At-home polymerase chain reaction (PCR) tests, for instance, are designed so nasal or saliva samples can be collected by a customer outside of a medical setting and sent to a laboratory for analysis. Results are provided by phone, email or app, and the lab is required to report positive test results to public health authorities.

At-home test providers and partnering laboratories collect personal and health data on their customers through several channels, including through online symptom surveys, purchase information, customer interactions with provider websites or apps, and test results. Some companies also collect data from third-party sites such as social media platforms.

Federal legislation, at least at the moment, doesn’t offer much comprehensive protection, Hecht-Felella asserted.

The primary federal legal regime protecting health data is HIPAA, which sets national standards for the protection of some personal health information. Whether HIPAA applies to an at-home Covid-19 test depends on two factors: whether the test provider is considered a covered entity and whether the information collected falls within the scope of protected health information. Covered entities include health care providers who transmit health information electronically, while protected health information refers to individually identifiable health data.

That privacy protection, though, is limited. Even when providers are covered entities, HIPAA may not impose meaningful safeguards on the full breadth of customer information collected. For example, a customer’s social media information is likely to fall outside the scope of HIPAA’s protections for individually identifiable health information.

“Whatever ends up coming out of the proposed legislation I think will be a starting point,” Hecht-Felella said. “I think it would be the beginning of a broader conversation that the country needs to have about data privacy.”

More specifically, according to privacy advocates, the contact tracing information protected in future bills should explicitly include any geolocation or proximity data gathered through digital contact tracing tools.
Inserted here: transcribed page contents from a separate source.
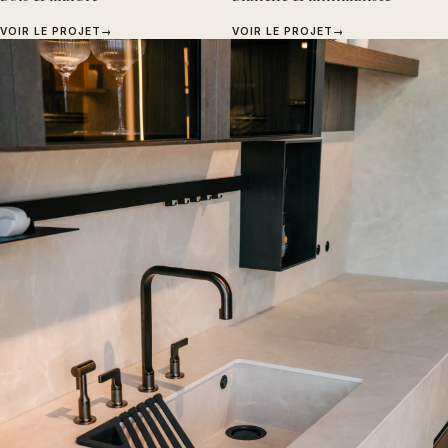
VOIR LE PROJET
→
VOIR LE PROJET
→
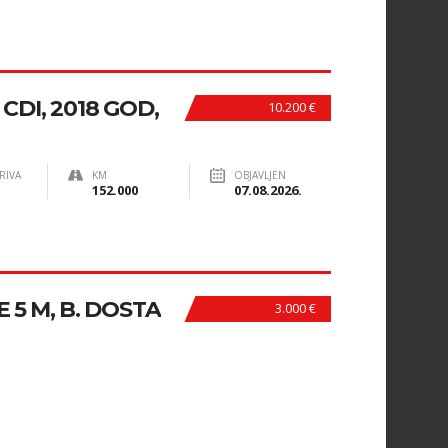
CDI, 2018 GOD,
10.200 €
RIVA
KM
OBJAVLJEN
152.000
07.08.2026.
5 M, B. DOSTA
3.000 €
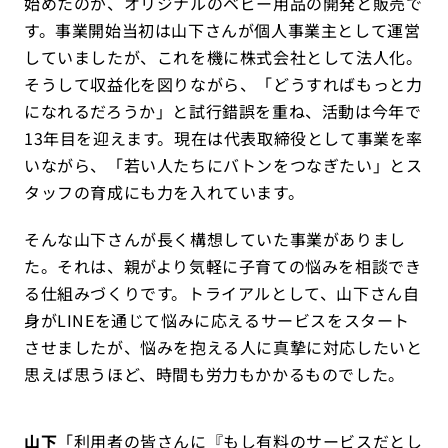
始めたのが、オリジナルのベビー用品の開発と販売で
す。事業開始当初は山下さんが個人事業主として運営
していましたが、これを機に株式会社として法人化。
そうして収益化を図りながら、「どうすればもっと力
になれるだろうか」と試行錯誤を重ね、活動は今年で
13年目を迎えます。現在は代表取締役として事業を率
いながら、「若い人たちにバトンをつなぎたい」とス
タッフの育成にも力を入れています。
そんな山下さんが長く構想していた事業がありまし
た。それは、親がより気軽に子育ての悩みを相談でき
る仕組みづくりです。トライアルとして、山下さん自
身がLINEを通じて悩みに応えるサービスをスタート
させましたが、悩みを抱える人に真摯に対応したいと
思えば思うほど、時間も労力もかかるものでした。
山下
「利用者の皆さんに『もし有料のサービスだとし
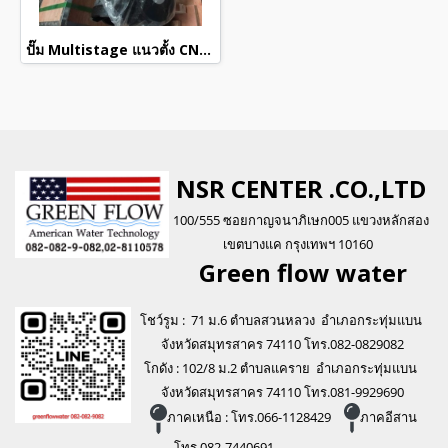
ปั๊ม Multistage แนวตั้ง CNP รุ่น CDM5-23 ไฟ 380V
NSR CENTER .CO.,LTD
100/555 ซอยกาญจนาภิเษก005 แขวงหลักสอง
เขตบางแค กรุงเทพฯ 10160
Green flo
w water
โชว์รูม : 71 ม.6 ตำบลสวนหลวง อำเภอกระทุ่มแบน
จังหวัดสมุทรสาคร 74110 โทร.082-0829082
โกดัง : 102/8 ม.2 ตำบลแคราย อำเภอกระทุ่มแบน
จังหวัดสมุทรสาคร 74110 โทร.081-9929690
ภาคเหนือ : โทร.066-1128429
ภาคอีสาน
โทร.082-7440691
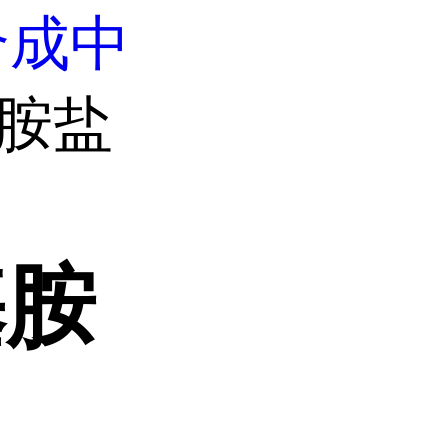
合成中
基胺盐
基胺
Further, future bills should require the deletion of contact tracing data. While contact tracing has been used for decades to limit the spread of diseases like tuberculosis, HIV, and Ebola, it has never been implemented in the United States on the scale envisioned today.

State legislation signed into New York law last year just might offer a promising model. The bill requires that information collected for COVID-19 contact tracing be kept confidential and not be disclosed other than as necessary to carry out contact tracing or a permitted purpose.
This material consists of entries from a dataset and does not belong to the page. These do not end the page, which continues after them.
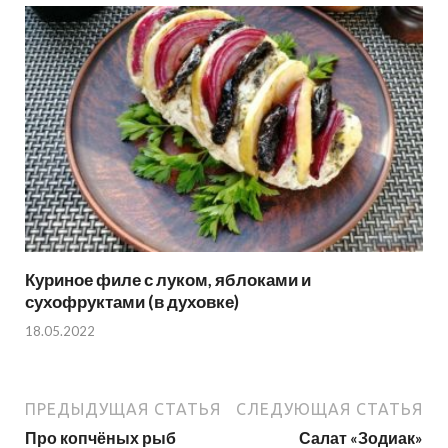
Куриное филе с луком, яблоками и
сухофруктами (в духовке)
18.05.2022
ПРЕДЫДУЩАЯ СТАТЬЯ
СЛЕДУЮЩАЯ СТАТЬЯ
Про копчёных рыб
Салат «Зодиак»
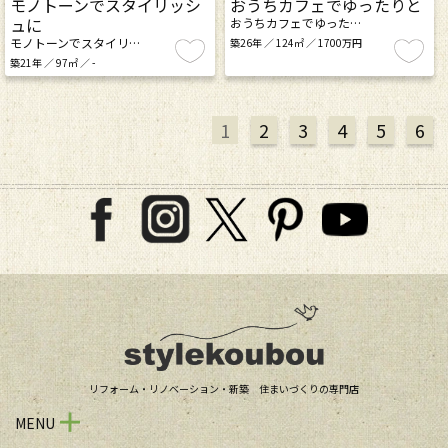
モノトーンでスタイリッシ
おうちカフェでゆったりと
ュに
おうちカフェでゆった…
モノトーンでスタイリ…
築26年 ／ 124㎡ ／ 1700万円
築21年 ／ 97㎡ ／ -
1
2
3
4
5
6
リフォーム・リノベーション・新築 住まいづくりの専門店
MENU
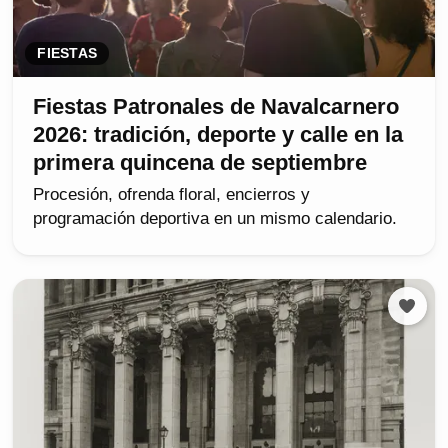
FIESTAS
Fiestas Patronales de Navalcarnero
2026: tradición, deporte y calle en la
primera quincena de septiembre
Procesión, ofrenda floral, encierros y
programación deportiva en un mismo calendario.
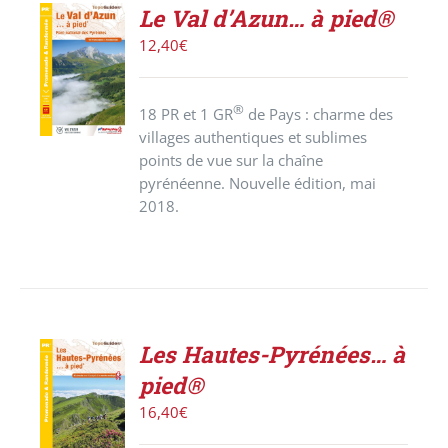
Le Val d’Azun… à pied®
ACHETER
12,40
€
LE
PRODUIT
/
®
18 PR et 1 GR
de Pays : charme des
DÉTAILS
villages authentiques et sublimes
points de vue sur la chaîne
pyrénéenne. Nouvelle édition, mai
2018.
Les Hautes-Pyrénées… à
AJOUTER
pied®
AU
PANIER
16,40
€
/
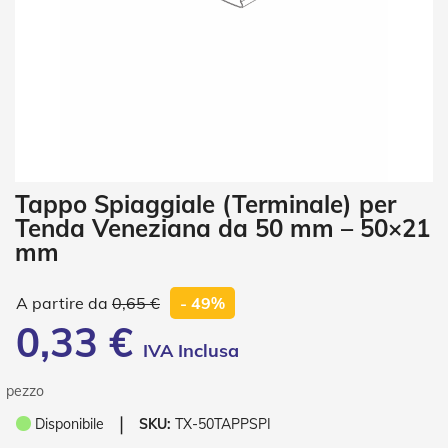
i
a
n
e
T
e
n
d
e
V
Vai
Tappo Spiaggiale (Terminale) per
e
all'inizio
r
Tenda Veneziana da 50 mm – 50×21
della
t
mm
galleria
i
di
c
a
immagini
0,65 €
- 49%
l
0,33 €
i
T
e
pezzo
n
d
❘
Disponibile
SKU:
TX-50TAPPSPI
e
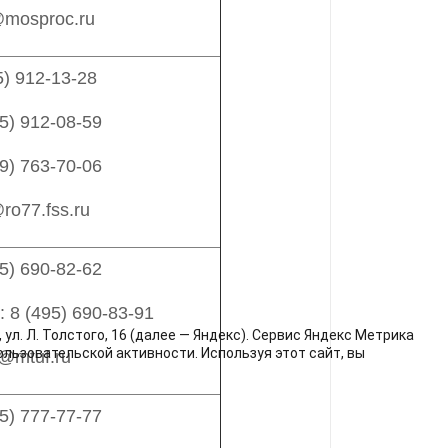
@mosproc.ru
5) 912-13-28
5
)
912-08-59
9
)
763-70-06
@
ro
77.
fss
.
ru
5) 690-82-62
: 8 (495) 690-83-91
л. Л. Толстого, 16 (далее — Яндекс). Сервис Яндекс Метрика
льзовательской активности. Используя этот сайт, вы
@mtuf.ru
5) 777-77-77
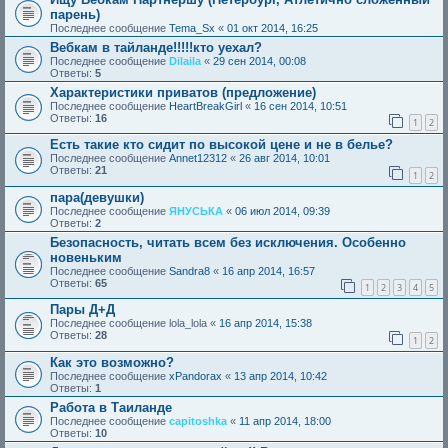
парень)
Последнее сообщение
Tema_Sx
«
01 окт 2014, 16:25
Вебкам в тайланде!!!!!кто уехал?
Последнее сообщение
Dilaila
«
29 сен 2014, 00:08
Ответы:
5
Характеристики приватов (предложение)
Последнее сообщение
HeartBreakGirl
«
16 сен 2014, 10:51
Ответы:
16
1
2
Есть такие кто сидит по высокой цене и не в белье?
Последнее сообщение
Annet12312
«
26 авг 2014, 10:01
Ответы:
21
1
2
пара(девушки)
Последнее сообщение
ЯНУСЬКА
«
06 июл 2014, 09:39
Ответы:
2
Безопасность, читать всем без исключения. Особенно
новеньким
Последнее сообщение
Sandra8
«
16 апр 2014, 16:57
Ответы:
65
1
2
3
4
5
Пары Д+Д
Последнее сообщение
lola_lola
«
16 апр 2014, 15:38
Ответы:
28
1
2
Как это возможно?
Последнее сообщение
xPandorax
«
13 апр 2014, 10:42
Ответы:
1
Работа в Таиланде
Последнее сообщение
capitoshka
«
11 апр 2014, 18:00
Ответы:
10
Last spring, following the introduction of that proposed legislation, Richard Gottfried, a member of the New York State Assembly, said: “Contact tracing is not going to work unless people are confident the information they give to contact tracers is not going to be used against them, is not going to be given to the police, to immigration, or their employer.”
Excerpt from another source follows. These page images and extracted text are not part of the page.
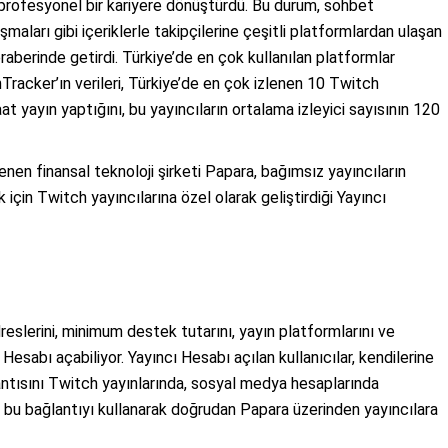
ığı profesyonel bir kariyere dönüştürdü. Bu durum, sohbet
şmaları gibi içeriklerle takipçilerine çeşitli platformlardan ulaşan
beraberinde getirdi. Türkiye’de en çok kullanılan platformlar
hTracker’ın verileri, Türkiye’de en çok izlenen 10 Twitch
t yayın yaptığını, bu yayıncıların ortalama izleyici sayısının 120
enen finansal teknoloji şirketi Papara, bağımsız yayıncıların
 için Twitch yayıncılarına özel olarak geliştirdiği Yayıncı
dreslerini, minimum destek tutarını, yayın platformlarını ve
 Hesabı açabiliyor. Yayıncı Hesabı açılan kullanıcılar, kendilerine
antısını Twitch yayınlarında, sosyal medya hesaplarında
er, bu bağlantıyı kullanarak doğrudan Papara üzerinden yayıncılara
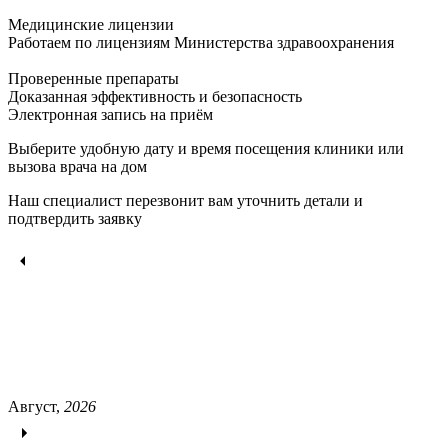
Медицинские лицензии
Работаем по лицензиям Министерства здравоохранения
Проверенные препараты
Доказанная эффективность и безопасность
Электронная запись
на приём
Выберите удобную дату и время посещения клиники или
вызова врача на дом
Наш специалист перезвонит вам уточнить детали и
подтвердить заявку
Август,
2026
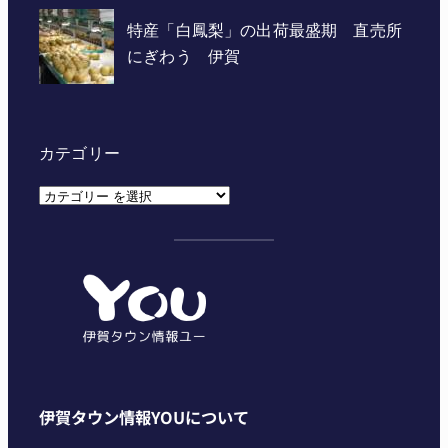
カテゴリー
カ
テ
ゴ
リ
ー
伊賀タウン情報YOUについて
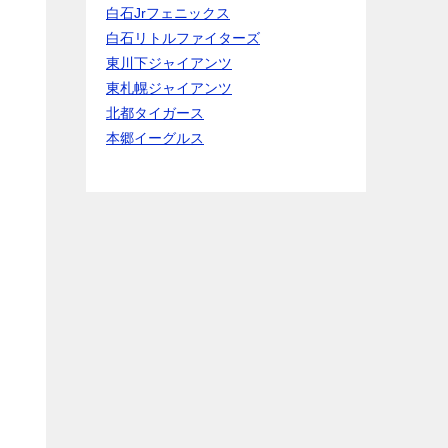
白石Jrフェニックス
白石リトルファイターズ
東川下ジャイアンツ
東札幌ジャイアンツ
北都タイガース
本郷イーグルス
In essence, the legislation establishes broad confidentiality protections for contact tracing data, at least for residents of New York. And it could be a helpful start — particularly in limiting the information exchange between public health agencies and police and immigration enforcement, and between commercial vendors and customs/border protection authorities. 

Meanwhile, the world — in the form of the United Nations and groups such as the World Health Organization — is watching. As the pandemic rages on, United Nations Secretary-General António Guterres, for one, is seeking greater human rights. As part of a policy brief on COVID-19, he said last year: “We have an obligation to ensure everyone is protected and included in the response to this crisis. … This is not a time to neglect human rights; it is a time when, more than ever, human rights are needed to navigate this crisis in a way that will allow us, as soon as possible, to focus again on achieving equitable sustain- able development and sustaining peace.”

Privacy advocates, such the Brennan Center, remain hopeful.

“COVID-19 has brought the data-privacy issue to the forefront. It’s important, and it has been needed for a long time,” Hecht-Felella concluded. “I’m hopeful that out of the horrors of the pandemic will come better protection.”